All of this reminds me of the paradigm shift(s) that the software development industry went through from the highly planned, statically defined waterfall development methods of the early years to the always moving, but always well defined world of agile development methodologies. Its been painful to change the software engineering culture, but hasn't it been worth it for those that have found success? And, isn't it absolutely necessary for the highly decoupled and interdependent world of SOA?

Data center operations is about to undergo the same pain and upheaval. Developers, be kind and help your brethren through the cultural shift they are experiencing. Perhaps some of you in the agile methods field can begin to work out variations of your methods for data center planning and execution? Perhaps we should integrate data center planning activities into our "product-based" approaches?

Are you ready for this shift? Is your organization? What can you do today (architecturally and culturally) to ready your team for the coming utility computing revolution?

4 comments:

Anonymous said...

I like the link between Agile development and Service Level Automation.

Agile programming makes sense, it really does, yet waterfall methods remain. SLA makes sense, but manual processes remain.

A great analogy James, I shall "borrow" it I think. ;)

Abhijit said...

I agree with your comments and observations , and am confident the changes will happen sooner. It is just waiting to see which of the big organisations make the first move. The challenge is there are very few succesful case studies to refer. I think companies like Cassatt have started making the right move by explaining where and what the real problem is and helping with a ROI analysis.

James Urquhart said...

Thanks, abhijit. I appreciate the feedback.

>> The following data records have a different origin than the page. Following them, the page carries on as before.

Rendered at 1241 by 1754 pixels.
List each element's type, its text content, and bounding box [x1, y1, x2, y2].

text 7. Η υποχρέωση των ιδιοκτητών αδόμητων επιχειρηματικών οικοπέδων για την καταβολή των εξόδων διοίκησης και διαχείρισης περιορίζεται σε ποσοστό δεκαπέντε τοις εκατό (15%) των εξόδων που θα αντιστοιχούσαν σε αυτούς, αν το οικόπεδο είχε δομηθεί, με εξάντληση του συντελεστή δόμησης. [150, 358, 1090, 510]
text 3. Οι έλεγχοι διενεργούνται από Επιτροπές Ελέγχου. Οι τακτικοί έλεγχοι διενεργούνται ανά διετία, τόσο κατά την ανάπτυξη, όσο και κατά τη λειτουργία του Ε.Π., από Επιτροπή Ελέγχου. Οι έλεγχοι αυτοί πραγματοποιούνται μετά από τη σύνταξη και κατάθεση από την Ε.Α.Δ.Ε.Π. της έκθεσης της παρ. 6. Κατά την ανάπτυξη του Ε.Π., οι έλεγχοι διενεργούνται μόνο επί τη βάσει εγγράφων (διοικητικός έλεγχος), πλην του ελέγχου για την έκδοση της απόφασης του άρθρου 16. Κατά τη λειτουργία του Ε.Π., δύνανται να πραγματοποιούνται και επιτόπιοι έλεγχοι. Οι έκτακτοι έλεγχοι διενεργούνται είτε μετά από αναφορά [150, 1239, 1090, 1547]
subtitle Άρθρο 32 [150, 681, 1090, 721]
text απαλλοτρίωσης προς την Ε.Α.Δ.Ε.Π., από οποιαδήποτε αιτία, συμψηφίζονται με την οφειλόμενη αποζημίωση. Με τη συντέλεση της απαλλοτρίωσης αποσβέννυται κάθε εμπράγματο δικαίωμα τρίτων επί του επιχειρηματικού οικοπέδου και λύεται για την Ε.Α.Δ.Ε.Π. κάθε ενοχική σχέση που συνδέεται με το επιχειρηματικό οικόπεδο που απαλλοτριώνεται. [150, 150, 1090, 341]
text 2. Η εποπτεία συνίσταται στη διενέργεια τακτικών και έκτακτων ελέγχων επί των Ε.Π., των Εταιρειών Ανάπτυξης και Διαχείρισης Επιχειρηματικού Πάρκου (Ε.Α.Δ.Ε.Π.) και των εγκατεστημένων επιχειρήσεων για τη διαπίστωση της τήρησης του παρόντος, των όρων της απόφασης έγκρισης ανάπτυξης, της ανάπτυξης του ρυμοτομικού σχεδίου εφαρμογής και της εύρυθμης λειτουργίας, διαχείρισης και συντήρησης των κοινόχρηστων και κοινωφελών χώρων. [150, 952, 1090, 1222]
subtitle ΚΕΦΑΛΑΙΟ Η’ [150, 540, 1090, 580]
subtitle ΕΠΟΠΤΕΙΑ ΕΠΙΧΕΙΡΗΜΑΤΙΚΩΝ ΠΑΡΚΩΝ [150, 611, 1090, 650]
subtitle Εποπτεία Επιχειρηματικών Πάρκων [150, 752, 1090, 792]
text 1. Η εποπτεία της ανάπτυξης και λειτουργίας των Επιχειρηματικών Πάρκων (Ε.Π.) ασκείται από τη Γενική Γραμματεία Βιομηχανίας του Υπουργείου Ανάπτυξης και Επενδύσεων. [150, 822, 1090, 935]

I agree that a big part of the discussion at the business level is ROI. Cassatt built a simple ROI calculator that is a good "guestimator" for savings provided by SLA in most environments. We can also provide a more detailed ROI analysis for specific environments, if requested. For the most part, we can show significant ROI for any reasonably sized data center right out of the box.

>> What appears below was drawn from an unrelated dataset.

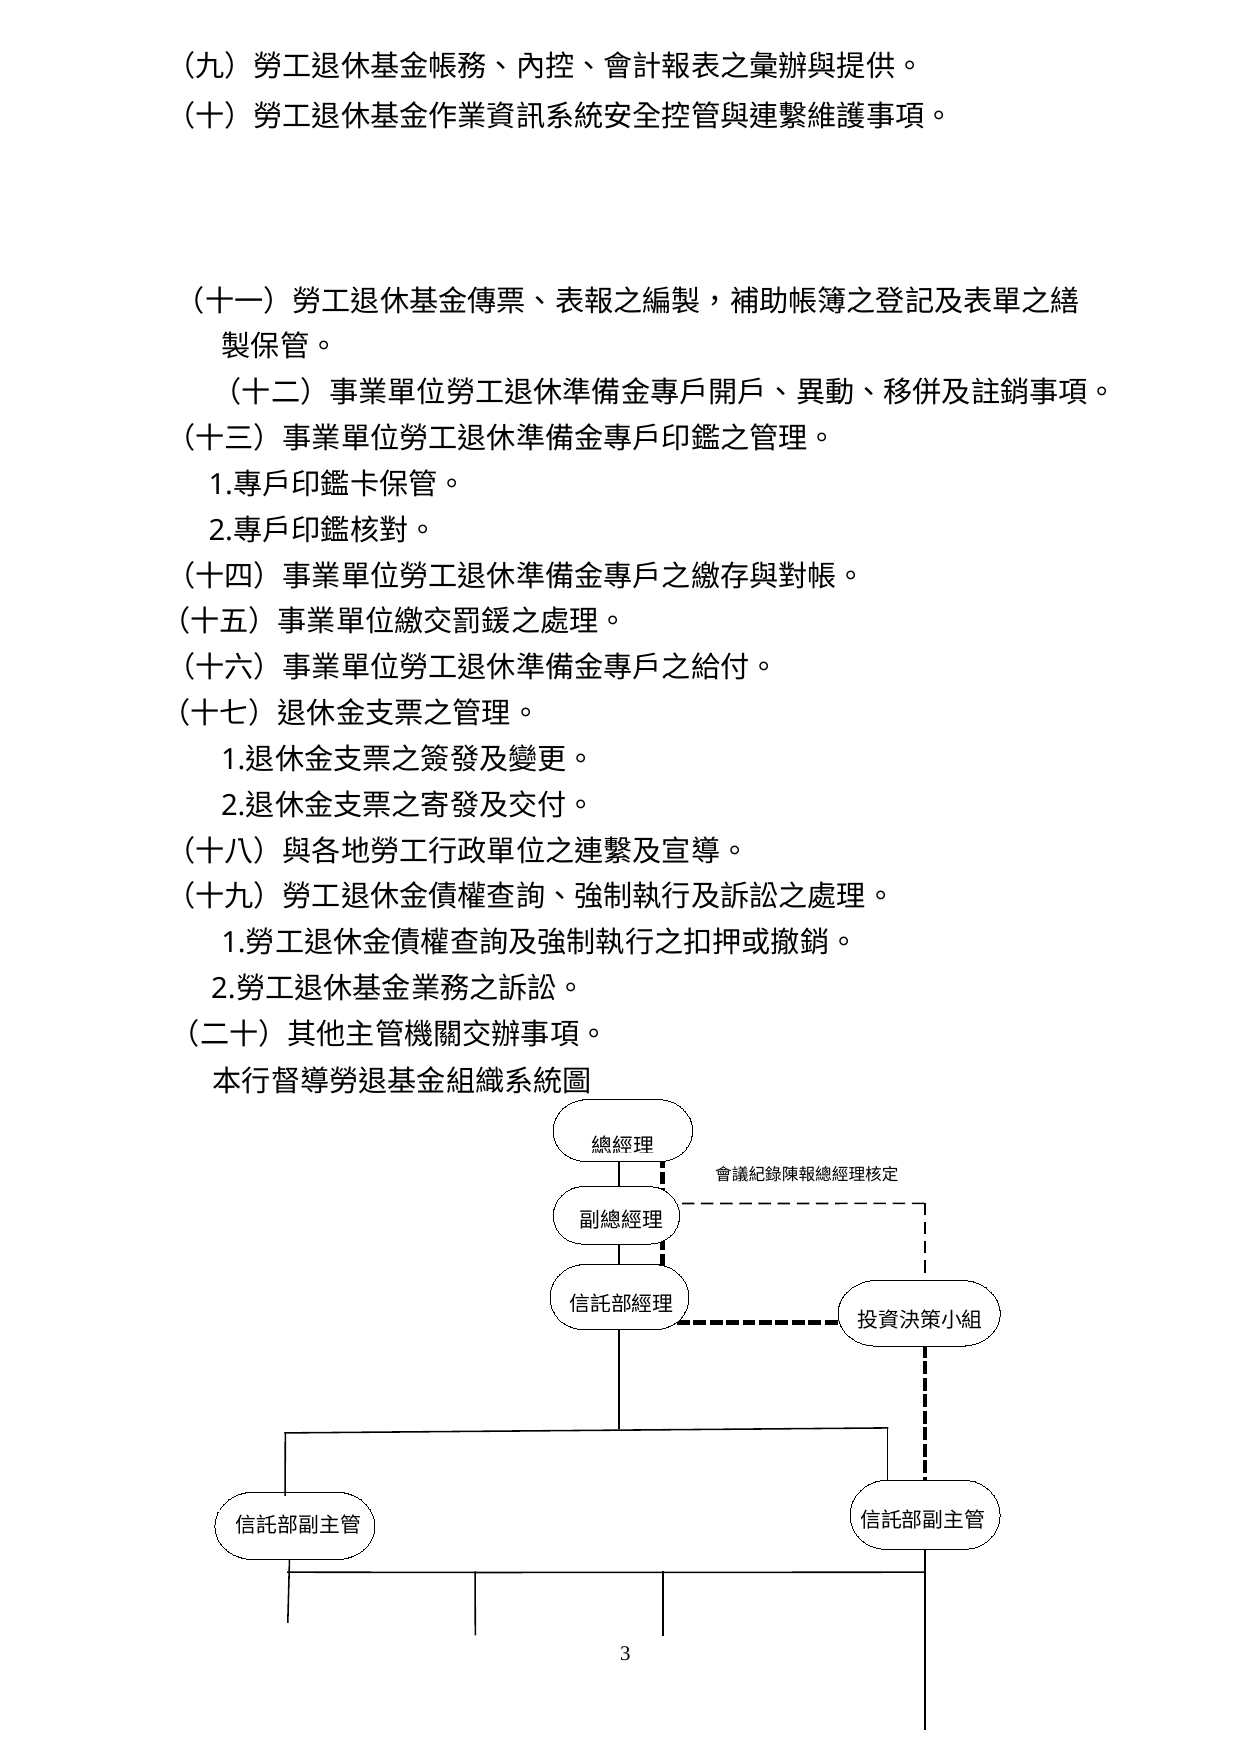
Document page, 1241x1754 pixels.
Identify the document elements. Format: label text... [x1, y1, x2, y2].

VMWare has a TCO calculator, but it is not focused on automation, just consolidation and "virtualization" benefits. What our analysis has shown is that Cassatt can add significant additional savings on top of VMWare's numbers.

To see this, take the output of the VMWare calculations (from the details tab in the TCO Analysis) and input them into the Cassatt calculator. Remember to multiply the Cassatt savings by three to get the (rough) three year projection. So far, I've been seeing additional ROI in the range of 30% above the VMWare number.

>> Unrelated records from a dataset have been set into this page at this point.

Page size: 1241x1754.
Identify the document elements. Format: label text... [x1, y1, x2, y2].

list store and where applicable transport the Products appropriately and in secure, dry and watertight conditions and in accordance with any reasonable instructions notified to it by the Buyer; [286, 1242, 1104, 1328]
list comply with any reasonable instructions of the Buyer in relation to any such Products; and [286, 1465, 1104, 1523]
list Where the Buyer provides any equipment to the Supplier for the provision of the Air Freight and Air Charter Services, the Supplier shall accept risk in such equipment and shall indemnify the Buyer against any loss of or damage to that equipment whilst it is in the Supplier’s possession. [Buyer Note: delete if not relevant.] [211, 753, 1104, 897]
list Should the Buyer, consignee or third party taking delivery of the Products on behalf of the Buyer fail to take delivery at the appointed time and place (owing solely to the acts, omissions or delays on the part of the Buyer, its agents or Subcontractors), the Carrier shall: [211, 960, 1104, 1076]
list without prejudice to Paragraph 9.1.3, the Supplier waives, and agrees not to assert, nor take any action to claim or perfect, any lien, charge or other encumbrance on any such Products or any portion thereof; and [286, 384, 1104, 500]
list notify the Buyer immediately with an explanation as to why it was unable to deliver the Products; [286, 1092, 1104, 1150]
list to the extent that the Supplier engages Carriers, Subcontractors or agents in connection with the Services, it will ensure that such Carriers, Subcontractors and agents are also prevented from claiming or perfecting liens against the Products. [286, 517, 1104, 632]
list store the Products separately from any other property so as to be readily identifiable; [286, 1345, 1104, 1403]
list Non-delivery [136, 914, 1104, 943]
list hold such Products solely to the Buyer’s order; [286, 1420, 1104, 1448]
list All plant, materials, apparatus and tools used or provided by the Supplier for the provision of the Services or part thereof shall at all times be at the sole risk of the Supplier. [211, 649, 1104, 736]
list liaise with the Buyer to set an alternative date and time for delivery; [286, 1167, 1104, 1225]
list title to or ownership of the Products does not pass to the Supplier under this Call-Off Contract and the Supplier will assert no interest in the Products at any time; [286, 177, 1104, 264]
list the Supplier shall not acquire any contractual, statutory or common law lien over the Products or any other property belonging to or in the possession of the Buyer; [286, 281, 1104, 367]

I actualy wish more partners and/or competitors would do a better job promoting ROI, as it would help reinforce the "here and now" of automation and utility computing for today's IT organizations.

Anonymous said...

Although automation solutions are on the rise for IT professionals, I am looking forward to a time when networks are entirely automated. Automation has already helped improve application availability for many companies but if it where completely autonomous IT people would only need to tend to the network when there was a total crash or failure.

Most database tools now allow for a fair amount of automation but these will become more complex and powerful as time goes on. Currently network automation is helping to process workflow a lot more efficiently and that will only improve as well as time goes on. Where I work we follow the basic ITSM but I really want to see us improve business software applications for our company more through automation.